– Да пусть развлекается. В чем дело?
– Но он выглядит странно.
– Кому какое дело?
– Куда он пропал? Ной, иди сюда. У нас нет на это времени.
В августе 1989 года мне было шесть лет, и я прятался за пожелтевшими занавесками нашей паршивой квартиры, пока мама, Юнис и мамина партнерша по бизнесу Салли Уайт спорили о моем выборе одежды на вечер. Мы уже опаздывали на постановку «Звуки музыки» в средней школе Вандергриффа, но я упорно хотел надеть свой любимый костюм: дешевую тонкую маску и фальшивый плащ, который продавали летом во время показа нового фильма про Бэтмена. Когда Салли мне его купила, я носил этот костюм, не снимая, целую неделю.

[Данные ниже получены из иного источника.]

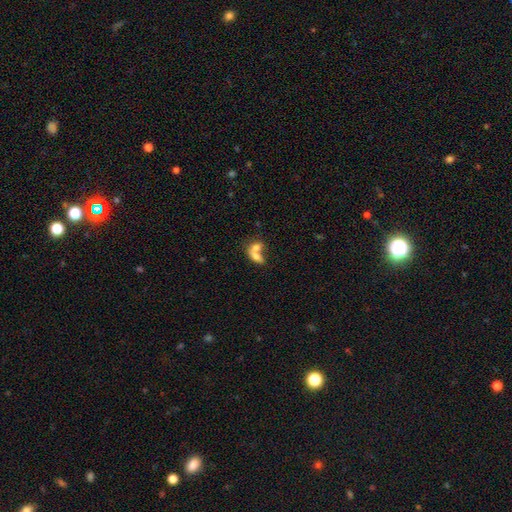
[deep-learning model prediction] A smooth galaxy with no disk features (69%) that is in between round and cigar-shaped (77%). Merging: merger (73%).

Я почти не слушал, о чем они говорят. Занавески в гостиной висели перед раздвижной стеклянной дверью маленького атриума нашей квартирки, и я повернулся, чтобы посмотреть на него. Каждая квартира в нашем доме имела дополнительное пространство без крыши размером три на три с половиной метра, ограниченное с трех сторон (в нашем случае – это окно моей спальни с одной стороны, глухая стена материнской ванной комнаты с другой и раздвижная стеклянная дверь гостиной с третьей). Четвертая стена отделяла наш атриум от соседского. На стыке между моим окном и стеной матери стоял угловой диванчик. В целом это было что-то вроде балкона или заднего крыльца бедного человека – кусочек неба, который вы можете назвать своим, но без надежды увидеть отсюда ваш район или хотя бы парковку. Более возвышенная душа могла бы назвать этот прямоугольник треснувшего бетона «местом для уединения», но по моему собственному опыту здесь было трудно испытывать что-то еще, кроме ужасного чувства заточения.
– Ной, я вижу твои кроссовки, – сказала мама. – Выходи сейчас же, или тебе придется остаться дома и пропустить спектакль.
Я неохотно вылез из-за занавески. Мама, Юнис и Салли стояли в центре комнаты, устеленной грязным бежевым ковром. Мама смотрела на меня, скрестив руки на груди, Юнис надевала рюкзак, а Салли прикрывала рукой улыбку.
– Сними это немедленно! – повторила мама.
– А почему Юнис разрешили взять рюкзак? – возмутился я.
– Юнис возьмет с собой домашние задания.
– Но на спектаклях все в костюмах, – не сдавался я.
– Снимай. Сейчас же!
Я развязал шнурок на шее и стянул маску с головы. Мой любимый костюм свалился с меня на пол.
– Твои волосы ужасны, – заметила мама.
– Маргарет, – вмешалась Салли, – ну будет немного взъерошенным. Кому какое дело?
Мама ущипнула себя за переносицу.
– Ладно. Пойдемте.
К тому времени, когда мы добрались до школы, на стоянке уже царил настоящий хаос. Маме пришлось загонять наш пыхтящий старенький «Форд Торино» на свободное место далеко от входа, осторожно объезжая медленно движущихся людей. Она взглянула на меня сердито и повела с парковки так быстро, что мне пришлось бежать за ней вприпрыжку, чтобы не упасть. Средняя школа казалась гигантским замысловатым сооружением по сравнению с моей начальной. Я поразился бесконечным рядам запирающихся шкафчиков, пока мы бегом спешили к актовому залу с его плюшевыми откидными сиденьями и темно-синим занавесом на сцене. На первом ряду нашлось четыре свободных кресла.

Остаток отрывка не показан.